At first, I would like to emphasis, that I am a huge fan of Peershare. You guys do great work.
As far as I understand peershare, only proof-of-stack should secure the Peershare blockchains. Then, maybe the following scenario describes a problem.
Suppose a company wants to raise funds and decides to use Peershare. They create 100 000 shares and keep 60% of them for securing the network. Dr. Evil wants to harm this company. His plan is to buy 20% of the shares. Then he starts a DDos attack on the server - or servers - which contain the 60% of shares holded by the company. Now, the company can no longer secure the network and Dr. Evil possesses 50% of the active stack. He is eager to doublespend his coins.
Will he succeed?
I guess there are easy workarounds, just want to know, whether you guys considered this attack?
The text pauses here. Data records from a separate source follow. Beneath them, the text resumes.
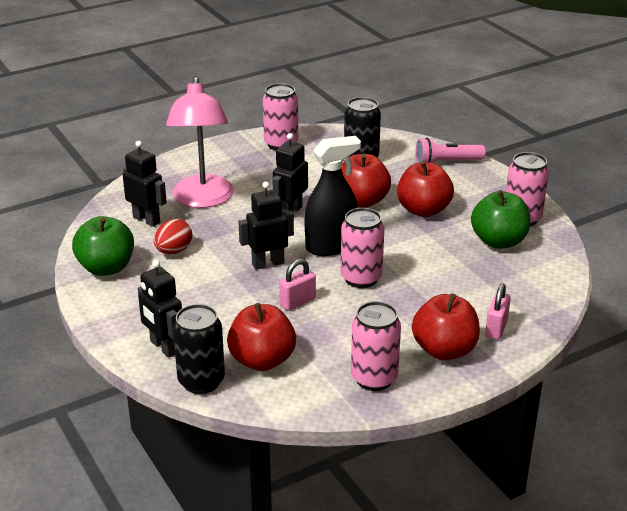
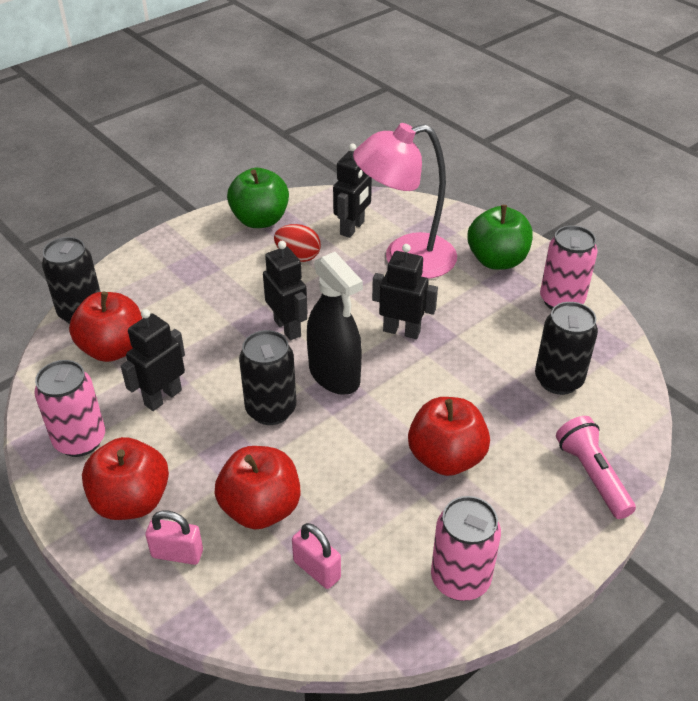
camera: 80 degrees right, 10 degrees up
(164, 347) = (134, 280): black robot -> black robot (163, 397)
(297, 302) = (216, 361): pink padlock -> pink padlock (317, 570)
(361, 278) = (271, 410): pink can -> black can
(362, 201) = (448, 392): red apple -> red apple (261, 508)
(498, 241) = (388, 550): green apple -> green apple (497, 260)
Double spends only work if you are accepting 0 confirmation transactions.
There is no place he can dump 20% of the coins without the price going to near 0.
Its as effective as taking a million dollars cash out of your bank and setting it on fire. You don’t win.
Also Gavin has a half finished pull request on the Bitcoin upstream repo that pretty much solves double spends.
Basically instead of dropping double spends you broadcast them. Since you have to send out double spends at nearly the same time, they now become detectable network wide.
I think that kind of attack is feasible for any coin that has most of it’s processing done by a few pools and they are also not able to withstand a DOS attack.
This kind of attack is incredibly risky for the attacker. They first would need a very large investment. Obtaining 20% of all the stake would be incredibly costly and time consuming. Then once the attack is performed and discovered the market will quickly react by lowering the price (due to lack of confidence) and/or ceasing transactions. Making it impossible to capitalize enough money to justify the original investment and destroying the value of any holdings of the attacker.
In the case of damaging the company, they still will have all the money people used to purchase the shares, so it will really only hurt the shareholders who purchased shares.
DDoS attacks are typically performed against web servers, which Peershares clients are unlikely to be run on as this would be insecure. If the Peershares client is not a web server, the only sort of action that looks anything like DDoS that would be possible would be to send a massive quantity of transactions. Each would incur the standard fee and it wouldn’t really be an attack specific to a particular server, but an attack distributed throughout the network because the transactions would get relayed between peers. Therefore, this really isn’t fundamentally different from the issue of spam transactions. Transaction fees have proven to be an effective defense against this.
If we presume a majority stakeholder has foolishly placed their Peershare client on a web server, it is still likely that blocks can be found because doing so requires so few resources. This is particularly true because of the relatively high block target interval that is likely to be employed.